Articolo a tema: monologo televisivo
In
questo articolo vorrei cambiare un pochino tema, perdonate la diversità di
argomento, ma vorrei stupirvi, se ci riesco, con altre parole.
In
questi giorni sulla rete nazionale è andato in onda un programma con due
artiste molto famose Paola Cortellesi e Laura Pausini. Io sono una delle
persone che ha una passione incondizionata per la Cortellesi, la trovo un’attrice
poliedrica e davvero talentuosa.
Purtroppo
per vari impegni non sono riuscita a vedere il programma, ma per fortuna
Facebook è un bacino di informazioni sufficienti per poter carpirne alcune.
Quindi
mi sono imbattuta sul monologo a tema “bullismo”pubblicato in rete.
Insieme
a lei c’era anche un artista che da piccolo piccolo è diventato un cantante di
tutto rispetto: Marco Mengoni. La sua “Guerriero” avrei voluto ascoltarla a quattordici
anni, sarebbe stata perfetta.
Il
testo del monologo della Cortellesi era semplice, chiaro e diretto, l’interprete
semplicemente magnifica. Tuttavia Mengoni
ha fatto la sua parte, poiché la sua canzone era parte integrante e non meno d’effetto.
Voi
vi chiederete come mai tutto questo mi ha colpito?

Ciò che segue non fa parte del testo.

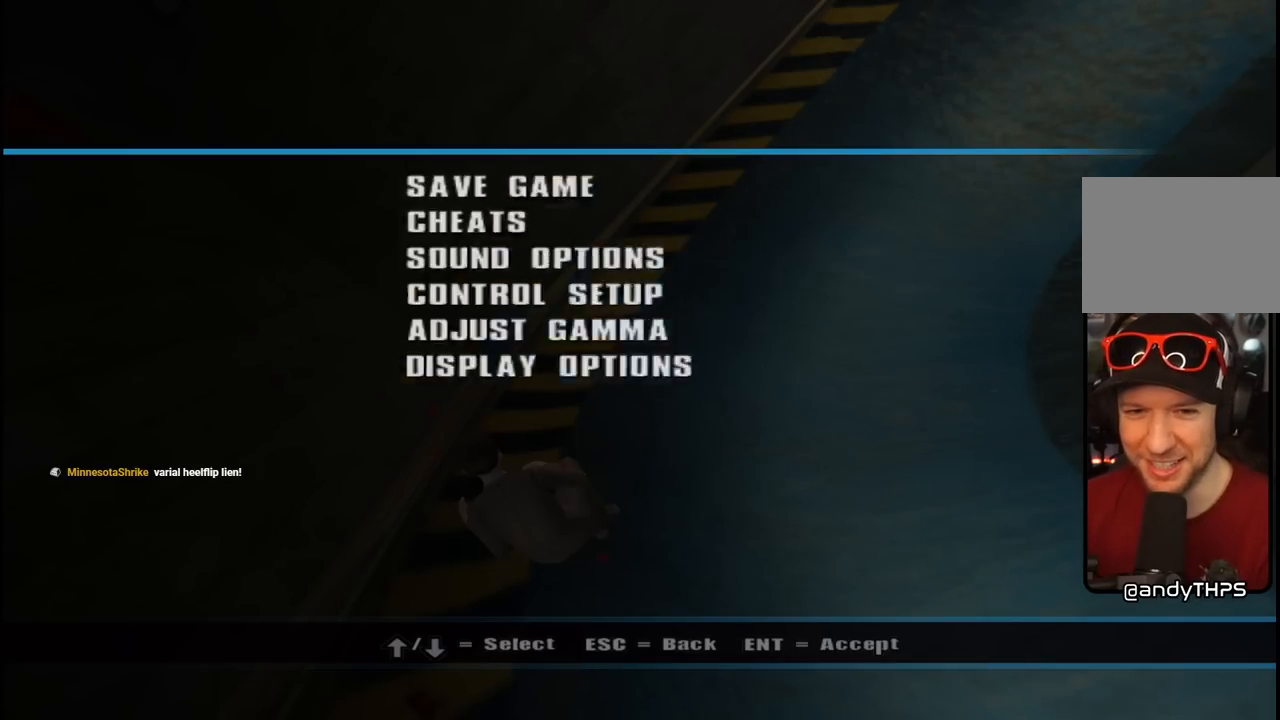
{"buttons": [], "left_stick": "center", "right_stick": "center", "events": [[33, "CROSS", "up"]]}
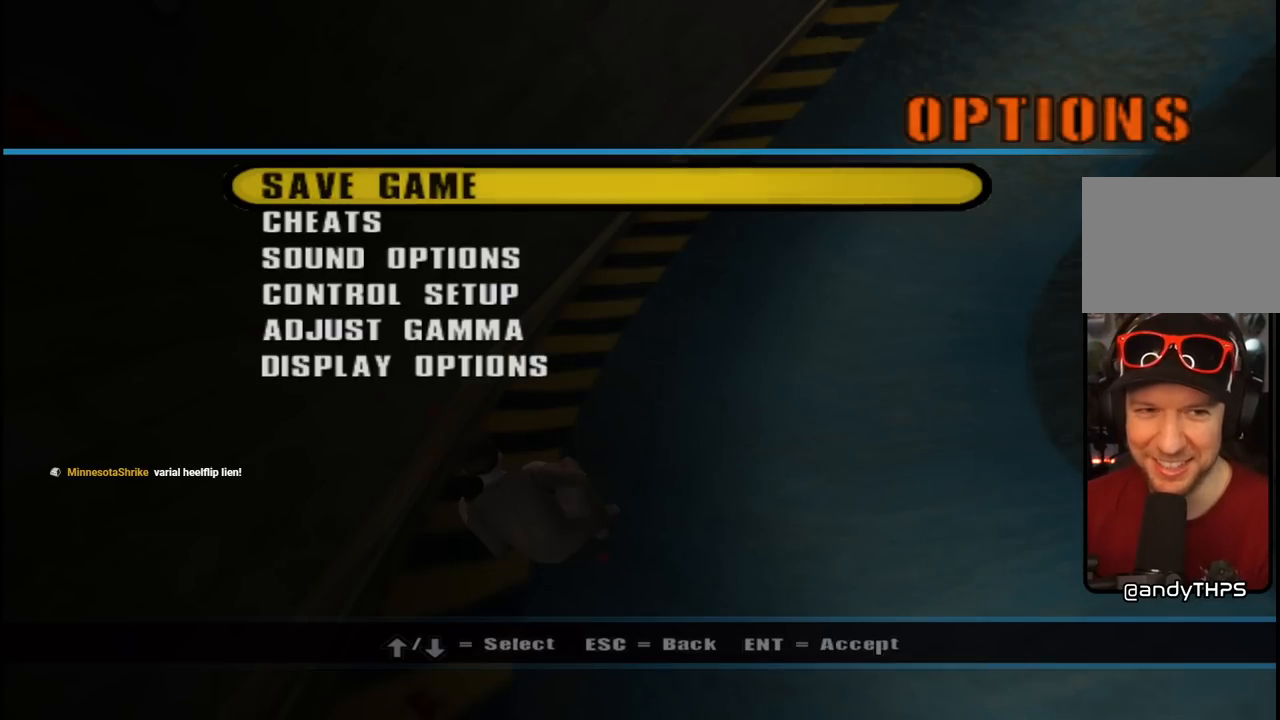
{"buttons": [], "left_stick": "center", "right_stick": "center", "events": [[17, "CIRCLE", "down"], [217, "CIRCLE", "up"]]}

Beh perché negli anni
novanta si chiamavano scherzi, ragazzate, cose da niente, adesso si chiama
bullismo ed io spesso ne sono stata testimone..
Sono
tornata indietro nel tempo, ai primi anni delle superiori, quando i ragazzini
in prima erano solo dei piccoli bambini sperduti. Oggi sarebbero vestiti
firmati e con i risvoltini ai pantaloni, quelli degli anni novanta avevano solo
delle brutte tute fluorescenti in nylon, ma si sentivano dei rapper
formidabili.
Tuttavia
le cose non sono cambiate per niente, ricordo ancora le cicche tra i capelli,
ciocche di capelli bruciate, parole di insulto solo perché si era diversi.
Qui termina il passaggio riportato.